The arguments in favor of voting by mail or not requiring a voter ID are focused on only one thing: getting as many people to vote as possible.

But that should not be our goal. We should encourage as many people as possible who are educated and willing to learn about the country to vote. We should certainly not encourage anyone to vote who does little more than skim the headlines. If anything, we should tell them to stay away from voting.

Some have said they like voting by mail because it’s more convenient. If voting is overly convenient, then it would be easy to misinform those with a superficial knowledge thereby sway the election. An overly uninformed electorate would be easy for a manipulative narcissist or organization to sway. As Jeffrey Rosen writes in The Atlantic: Founding Fathers and Federalist authors James Madison and Alexander Hamilton believed after studying ancient Greece “that Athenian citizens had been swayed by crude and ambitious politicians who had played on their emotions.” They feared that the same could happen in America.

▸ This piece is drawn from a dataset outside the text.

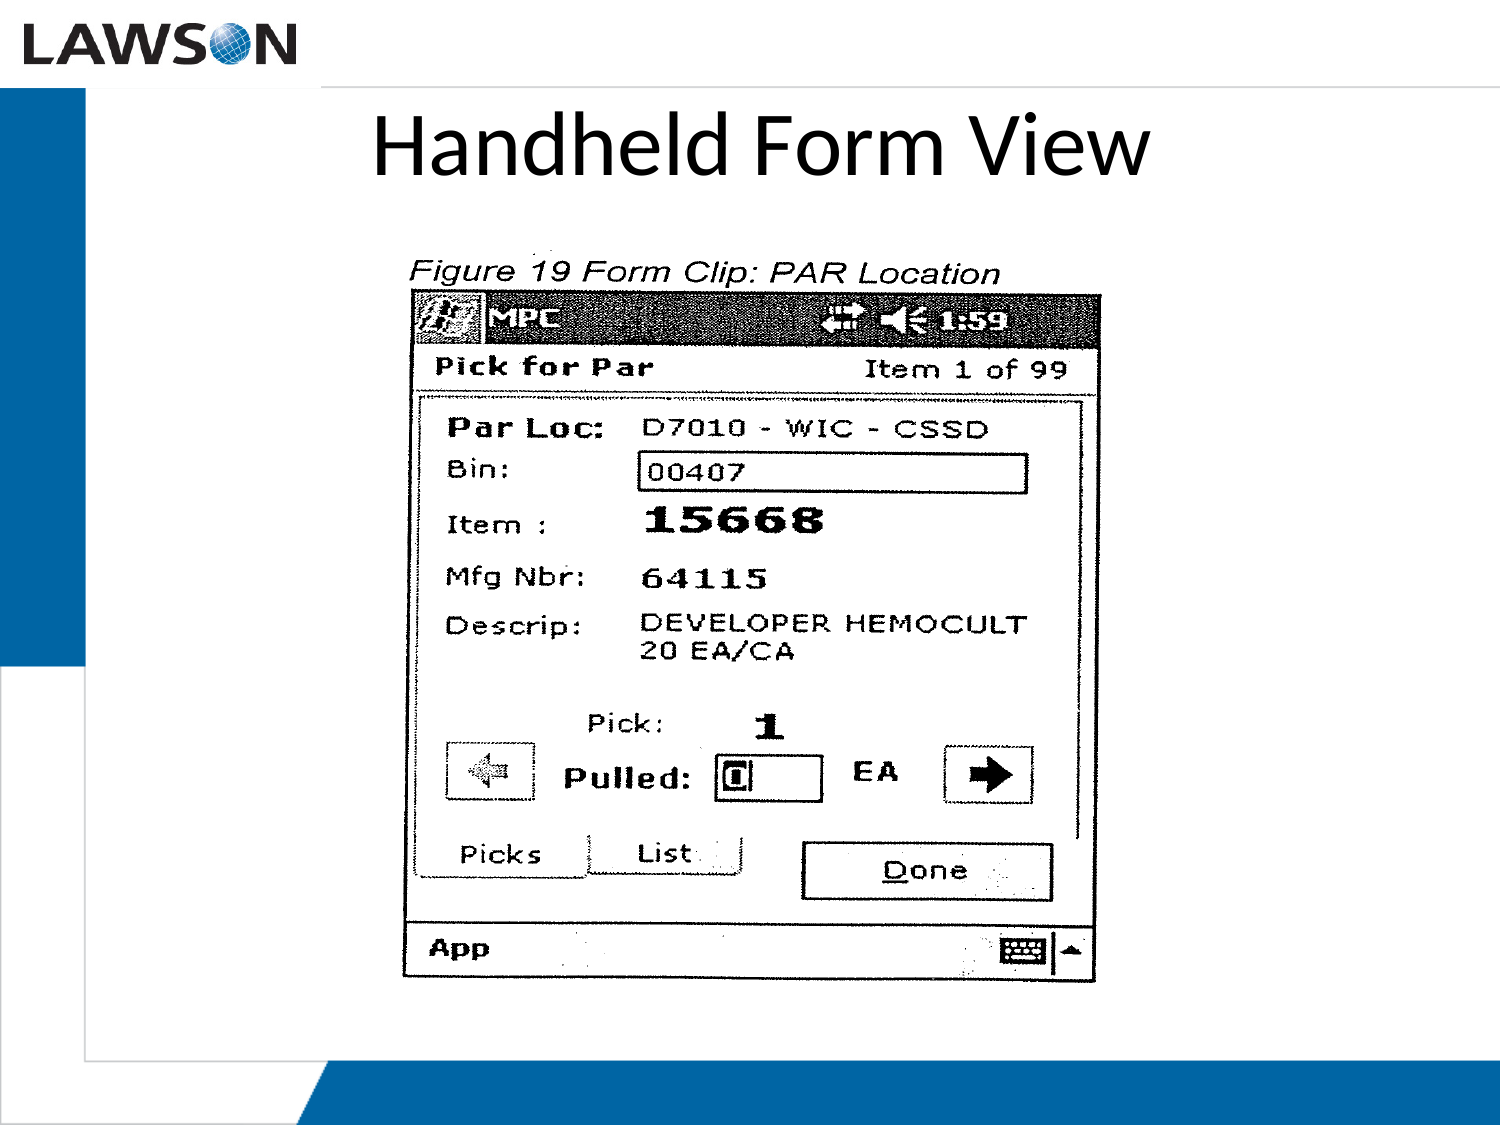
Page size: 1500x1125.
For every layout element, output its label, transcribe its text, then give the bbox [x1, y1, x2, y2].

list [383, 232, 1113, 983]
title Handheld Form View [99, 45, 1425, 233]
picture [0, 0, 1500, 1125]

And they were right: the same can happen today in America.

If someone is not willing to drive, walk, or commute to a voting booth, then that person should not have the convenience of voting by mail. (Exceptions do apply of course, such as for missionaries, military personnel, or those physically unable to go in.) If someone is doing something as important as voting for an elected official who can change the course of the country, he or she should be willing to inconvenience themselves for 10-15 minutes.

We do not want to put the future of our country in a populace that is uninformed.

This can open the gates to a an emotionally swayed and uneducated electorate, and in the end: mob rule.

Pure, unadulterated democracy is not desirable. We do not live in a democracy but in a constitutional republic. As the saying goes, “Democracy is two wolves and a lamb voting on what to have for lunch.”

Our Founding Fathers had the foresight to be as concerned about the tyranny of the the masses as much as the tyranny of a monarchy.

“Real liberty is not found in the extremes of democracy,” Alexander Hamilton wrote.

In the Federalist No. 55, Hamilton or James Madison wrote: “In all very numerous assemblies, of whatever characters composed, passion never fails to wrest the sceptre from reason. Had every Athenian citizen been a Socrates; every Athenian assembly would still have been a mob.”

Thomas Jefferson wrote that the “majority, oppressing an individual, is guilty of a crime, abuses its strength, and by acting on the law of the strongest breaks up the foundations of society.”

The beauty of the setup of the United States of America is not primarily in giving excessive freedom to the population — although that freedom is important. The beauty in the way the U.S. is established is by constraining the government. By constraining one group, you offer more liberty to others.

Hence one of the most important lines in the Constitution states: “The powers not delegated to the United States by the Constitution, nor prohibited by it to the States, are reserved to the States respectively, or to the people.”

Our system of government is built on placing restraints — or checks and balances — on governmental entities.

If we want to place constraints on presidents and Congress, then we should also place constraints on an uneducated and uninterested populace. And by constraints, we simply mean that we can expect them to get up and drive to the closest polling location. By constraints, we simply mean citizens need to have some form of ID, just like they need to do if they are expected to have a job or have proof of eligibility to reside in the U.S.

Gary Galles writes that “Americans know too little about our Constitution to maintain the freedoms it was designed to protect. Instead, our ignorance leads us to sacrificing rights out of undue deference to majority rule.”

Let’s not allow ignorance to make way for a majority mob rule. That could be even worse than a despotic monarchy or socialism.